My body usually tells me what it needs naturally—it’s more about listening to it and nurturing it during those difficult times. I always recommend having your comfort TV show or movie on in the background of whatever you’re doing. Mine is Friends. Not only does it make me chuckle, but it’s nice having some background noise. For some reason, I think background noise makes me feel more productive or less lonely in the moment.
Q: As a former beauty editor, I must ask: What is your skincare routine?
OOF, GIRL, yas! No one really knows this, but I absolutely love learning about everything skincare. My favorite products right now have to be the Niacinamide + Zinc tincture by The Ordinary, The Cult Classic Cleanser by Tula, and Kiehl’s moisturizer. I use these and have a very strict skincare regimen because I’m so prone to acne and blackheads. Oooh, and my exfoliator! I do that once a week.
Q: You clearly have a way with words. I just found your shirts on Bonfire, and the “Your softness never goes to waste” saying struck me. Where do these phrases come from?
Thank you so, so much! I love that one, too. It’s a gentle reminder that our kindness always makes an impact or that it is always purposeful! A lot of these thoughts and pieces come from lessons I learn from reparenting myself. I journal a lot, and then I reread what I’ve written and highlight what stands out to me. This line in particular was from a journal entry about being kind even when others are not.
Q: Which phrase-on-shirt is your best-seller?
My best-selling shirt is a crewneck sweater that reads, “If anyone is magically going to appear and just suddenly make your life better, just know that person is always going to be you.” It makes you think. It calls you back into you and your responsibility to yourself.
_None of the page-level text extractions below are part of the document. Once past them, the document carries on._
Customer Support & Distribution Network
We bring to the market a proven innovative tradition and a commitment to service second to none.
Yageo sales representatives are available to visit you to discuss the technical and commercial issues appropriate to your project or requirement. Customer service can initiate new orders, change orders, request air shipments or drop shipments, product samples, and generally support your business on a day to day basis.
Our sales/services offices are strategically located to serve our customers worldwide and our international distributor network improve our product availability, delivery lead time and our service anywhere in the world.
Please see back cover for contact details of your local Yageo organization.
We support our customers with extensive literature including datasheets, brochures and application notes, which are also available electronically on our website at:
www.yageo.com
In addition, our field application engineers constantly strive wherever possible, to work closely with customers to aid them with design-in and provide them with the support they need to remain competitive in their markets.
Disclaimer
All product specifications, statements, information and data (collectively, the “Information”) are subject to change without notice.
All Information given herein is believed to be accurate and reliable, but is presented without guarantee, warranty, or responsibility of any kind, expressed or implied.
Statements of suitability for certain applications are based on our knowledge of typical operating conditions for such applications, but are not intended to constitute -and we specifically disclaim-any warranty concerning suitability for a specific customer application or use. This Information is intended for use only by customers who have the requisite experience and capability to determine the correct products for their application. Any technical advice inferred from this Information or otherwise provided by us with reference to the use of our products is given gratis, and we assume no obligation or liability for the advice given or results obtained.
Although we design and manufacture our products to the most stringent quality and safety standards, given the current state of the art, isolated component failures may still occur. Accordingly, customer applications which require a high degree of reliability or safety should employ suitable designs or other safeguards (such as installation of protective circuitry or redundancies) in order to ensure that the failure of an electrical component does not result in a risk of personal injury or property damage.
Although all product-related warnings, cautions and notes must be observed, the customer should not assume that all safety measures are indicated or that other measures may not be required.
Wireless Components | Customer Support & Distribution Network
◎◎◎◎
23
Q: You’ve done so much already but still write about not “keeping up” with yourself. Personally, I put high expectations on what I need to achieve, and I almost self-shame when I’m not where I think I need to be. What’s a realistic way to deal with that?
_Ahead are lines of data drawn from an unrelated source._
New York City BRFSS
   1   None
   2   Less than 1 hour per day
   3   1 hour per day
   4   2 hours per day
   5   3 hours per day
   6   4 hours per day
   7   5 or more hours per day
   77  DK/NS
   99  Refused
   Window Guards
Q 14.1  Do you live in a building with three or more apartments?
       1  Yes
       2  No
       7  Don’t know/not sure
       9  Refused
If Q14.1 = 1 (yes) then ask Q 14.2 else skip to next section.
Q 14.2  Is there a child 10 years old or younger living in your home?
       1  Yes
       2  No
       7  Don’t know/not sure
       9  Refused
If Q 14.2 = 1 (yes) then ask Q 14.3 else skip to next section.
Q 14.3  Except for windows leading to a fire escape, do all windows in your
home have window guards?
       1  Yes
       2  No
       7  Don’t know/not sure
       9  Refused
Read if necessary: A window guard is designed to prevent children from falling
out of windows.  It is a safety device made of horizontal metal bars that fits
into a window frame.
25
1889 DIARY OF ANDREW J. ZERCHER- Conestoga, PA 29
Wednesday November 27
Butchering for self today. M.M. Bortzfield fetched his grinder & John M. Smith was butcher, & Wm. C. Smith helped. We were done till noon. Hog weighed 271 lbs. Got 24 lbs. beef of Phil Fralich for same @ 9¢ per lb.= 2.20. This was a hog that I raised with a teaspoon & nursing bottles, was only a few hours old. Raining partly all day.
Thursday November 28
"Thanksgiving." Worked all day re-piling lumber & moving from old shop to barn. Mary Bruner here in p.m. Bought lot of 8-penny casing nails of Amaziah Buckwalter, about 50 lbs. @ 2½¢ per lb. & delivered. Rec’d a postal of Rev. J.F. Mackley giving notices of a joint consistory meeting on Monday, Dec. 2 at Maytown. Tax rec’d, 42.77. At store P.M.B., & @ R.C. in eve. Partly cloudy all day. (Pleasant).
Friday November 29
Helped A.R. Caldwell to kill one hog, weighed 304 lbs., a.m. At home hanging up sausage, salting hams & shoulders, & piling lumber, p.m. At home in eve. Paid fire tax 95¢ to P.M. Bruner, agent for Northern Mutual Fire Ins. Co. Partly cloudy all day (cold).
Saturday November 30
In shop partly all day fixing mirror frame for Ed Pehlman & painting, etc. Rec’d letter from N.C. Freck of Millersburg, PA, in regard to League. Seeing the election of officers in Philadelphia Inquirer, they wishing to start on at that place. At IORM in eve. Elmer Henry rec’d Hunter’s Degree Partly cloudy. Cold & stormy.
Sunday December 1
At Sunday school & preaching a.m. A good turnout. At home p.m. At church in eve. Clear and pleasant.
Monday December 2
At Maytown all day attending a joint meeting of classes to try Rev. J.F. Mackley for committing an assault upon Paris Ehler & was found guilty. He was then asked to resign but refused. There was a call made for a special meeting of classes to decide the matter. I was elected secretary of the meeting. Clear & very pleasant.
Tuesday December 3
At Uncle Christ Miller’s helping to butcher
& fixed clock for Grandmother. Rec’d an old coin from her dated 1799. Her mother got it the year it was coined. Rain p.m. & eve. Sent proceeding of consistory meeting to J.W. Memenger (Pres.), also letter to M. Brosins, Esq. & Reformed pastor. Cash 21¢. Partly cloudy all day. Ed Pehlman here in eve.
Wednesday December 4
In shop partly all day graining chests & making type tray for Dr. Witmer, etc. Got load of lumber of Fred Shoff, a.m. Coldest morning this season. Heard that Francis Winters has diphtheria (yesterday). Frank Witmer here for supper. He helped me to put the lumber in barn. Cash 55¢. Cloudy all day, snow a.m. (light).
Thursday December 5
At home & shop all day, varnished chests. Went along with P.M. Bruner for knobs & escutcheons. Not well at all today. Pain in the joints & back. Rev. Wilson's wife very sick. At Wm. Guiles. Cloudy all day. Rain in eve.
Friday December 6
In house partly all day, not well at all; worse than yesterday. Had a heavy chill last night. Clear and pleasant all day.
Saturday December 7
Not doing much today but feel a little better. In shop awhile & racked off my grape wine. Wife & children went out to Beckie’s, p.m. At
I’m so glad you brought this up—it’s actually something that I feel that I’ve genuinely gotten much better at. I, too, set extremely high expectations on what I need to get done. I used to consider myself a failure, or irresponsible, if I didn’t achieve every single thing on my list. I’m a big “list” person; it helps me stay organized.
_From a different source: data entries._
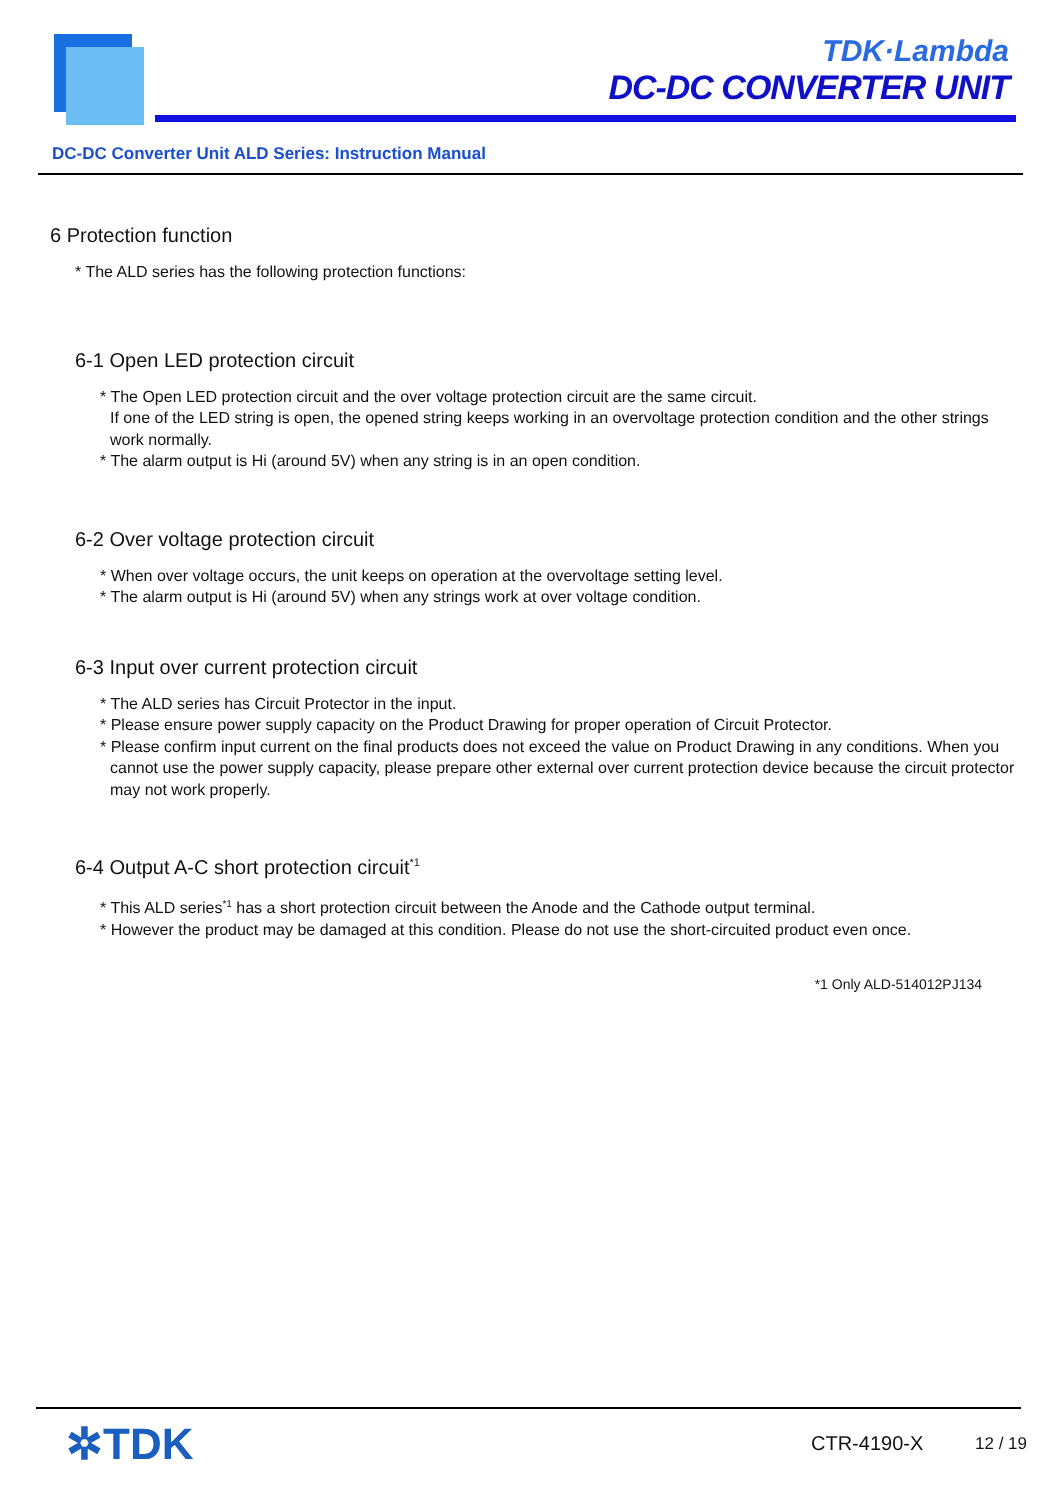TDK·Lambda
DC-DC CONVERTER UNIT
DC-DC Converter Unit ALD Series: Instruction Manual
6 Protection function
* The ALD series has the following protection functions:
6-1 Open LED protection circuit
* The Open LED protection circuit and the over voltage protection circuit are the same circuit.
If one of the LED string is open, the opened string keeps working in an overvoltage protection condition and the other strings work normally.
* The alarm output is Hi (around 5V) when any string is in an open condition.
6-2 Over voltage protection circuit
* When over voltage occurs, the unit keeps on operation at the overvoltage setting level.
* The alarm output is Hi (around 5V) when any strings work at over voltage condition.
6-3 Input over current protection circuit
* The ALD series has Circuit Protector in the input.
* Please ensure power supply capacity on the Product Drawing for proper operation of Circuit Protector.
* Please confirm input current on the final products does not exceed the value on Product Drawing in any conditions. When you cannot use the power supply capacity, please prepare other external over current protection device because the circuit protector may not work properly.
6-4 Output A-C short protection circuit<sup>*1</sup>
* This ALD series<sup>*1</sup> has a short protection circuit between the Anode and the Cathode output terminal.
* However the product may be damaged at this condition. Please do not use the short-circuited product even once.
*1 Only ALD-514012PJ134
✲TDK CTR-4190-X 12 / 19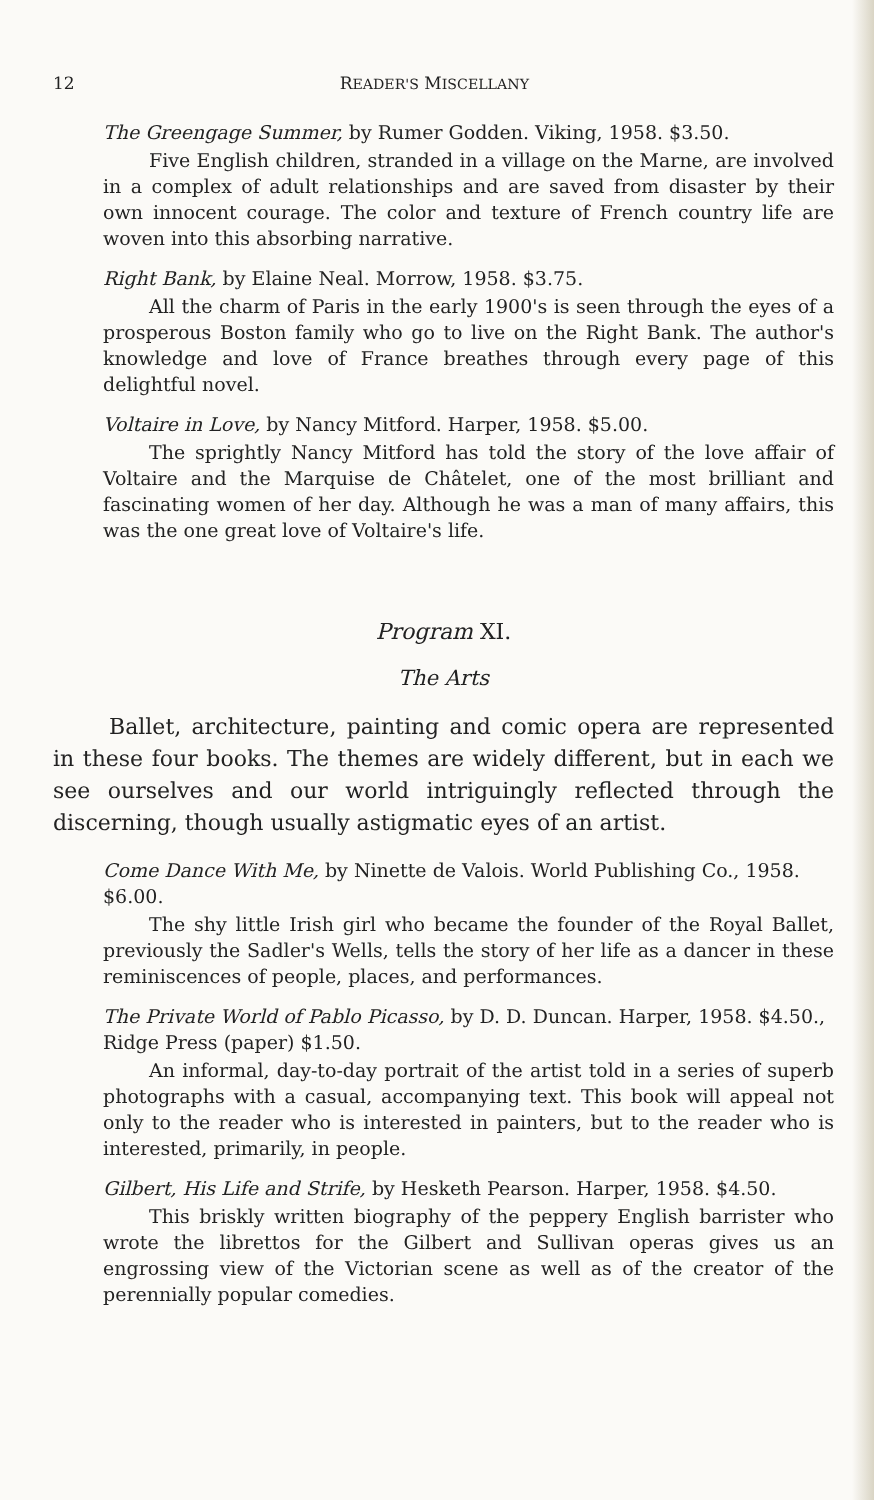12 READER'S MISCELLANY
The Greengage Summer, by Rumer Godden. Viking, 1958. $3.50.
Five English children, stranded in a village on the Marne, are involved in a complex of adult relationships and are saved from disaster by their own innocent courage. The color and texture of French country life are woven into this absorbing narrative.
Right Bank, by Elaine Neal. Morrow, 1958. $3.75.
All the charm of Paris in the early 1900's is seen through the eyes of a prosperous Boston family who go to live on the Right Bank. The author's knowledge and love of France breathes through every page of this delightful novel.
Voltaire in Love, by Nancy Mitford. Harper, 1958. $5.00.
The sprightly Nancy Mitford has told the story of the love affair of Voltaire and the Marquise de Châtelet, one of the most brilliant and fascinating women of her day. Although he was a man of many affairs, this was the one great love of Voltaire's life.
Program XI.
The Arts
Ballet, architecture, painting and comic opera are represented in these four books. The themes are widely different, but in each we see ourselves and our world intriguingly reflected through the discerning, though usually astigmatic eyes of an artist.
Come Dance With Me, by Ninette de Valois. World Publishing Co., 1958. $6.00.
The shy little Irish girl who became the founder of the Royal Ballet, previously the Sadler's Wells, tells the story of her life as a dancer in these reminiscences of people, places, and performances.
The Private World of Pablo Picasso, by D. D. Duncan. Harper, 1958. $4.50., Ridge Press (paper) $1.50.
An informal, day-to-day portrait of the artist told in a series of superb photographs with a casual, accompanying text. This book will appeal not only to the reader who is interested in painters, but to the reader who is interested, primarily, in people.
Gilbert, His Life and Strife, by Hesketh Pearson. Harper, 1958. $4.50.
This briskly written biography of the peppery English barrister who wrote the librettos for the Gilbert and Sullivan operas gives us an engrossing view of the Victorian scene as well as of the creator of the perennially popular comedies.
The issue with making big lists is that we tell our brains that every single thing on that list needs to be done. There’s a really awesome way to re-work this: Make the list. Then, break down the list. What’s a priority for today? What can be done this week, or next week? What is something you’d like to get done but isn’t totally necessary in this moment?
If you think about it, you could sit and add to a list all day if you wanted to. Life is always changing, and each day brings a new task or “thing” that could be done. The trick is to not over-list yourself. Having smaller lists for each day, by priority, is so helpful because it’s less expectation from your daily energy levels.
When we cross things off of our list after they’re finished, we feel good, right? Imagine that list was smaller every day. We’re getting the main things done and not beating ourselves up for what is left unfinished, right?